– Non perché io ne sia orgogliosa, marito beffardo – ella dice, vedendomi sorridere – ma perché tu dicevi che erano tanto belli; e perché le prime volte che io cominciai a pensare a te, solevo andare a guardarmi nello specchio, domandandomi se ti sarebbe piaciuto averne un ricciolo. Oh, quanto eri sciocco, Doady, quando io te ne diedi uno!
– Fu quel giorno che tu dipingevi i fiori che t’avevo offerto, Dora, e che ti dissi quanto ti volevo bene.
– Ah, ma non volli dirti allora – soggiunse Dora – che avevo pianto sui fiori perché credevo che realmente tu mi volessi bene! Quando guarirò, Doady, andremo a rivedere quei luoghi dove abbiamo fatto tante bambinate!

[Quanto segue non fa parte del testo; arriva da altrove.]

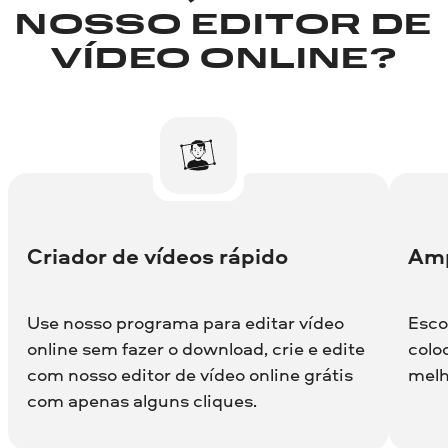
NOSSO EDITOR DE
VÍDEO ONLINE?
Criador de vídeos rápido
Amp
Use nosso programa para editar vídeo
Esco
online sem fazer o download, crie e edite
colo
com nosso editor de vídeo online grátis
melh
com apenas alguns cliques.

Rifaremo le stesse passeggiate. E non dimenticherò il povero papà.
– Sì, ci andremo, e saremo di nuovo felici. Devi far presto a guarire, cara.
– Oh, guarirò subito! Non vedi che sto già meglio?

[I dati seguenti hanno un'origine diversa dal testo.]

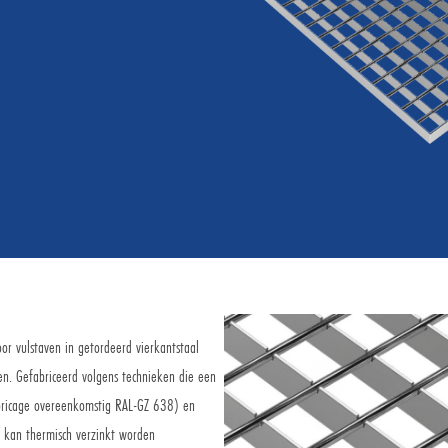
or vulstaven in getordeerd vierkantstaal
en. Gefabriceerd volgens technieken die een
abricage overeenkomstig RAL-GZ 638) en
 kan thermisch verzinkt worden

È sera, e seggo sulla stessa sedia, accanto allo stesso letto, col medesimo volto fisso nel mio. Siamo stati per un po’ in silenzio, e v’è un sorriso su quel volto. Non porto più quel leggero carico su e giù per le scale, ora. Ella se ne rimane lì tutto il giorno.
– Doady!
– Mia cara Dora!
– Non penserai che io sia irragionevole, dopo che m’hai detto che il signor Wickfield sta poco bene, se ti dico che ho bisogno di veder Agnese. Ho proprio bisogno di vederla.
– Le scriverò, mia cara.
– Le scriverai?
– Subito.
– Come sei buono! Doady, lasciami appoggiare al tuo braccio. Veramente, mio caro, non è un capriccio; non è una fantasia sciocca. Ho veramente, veramente bisogno di vederla.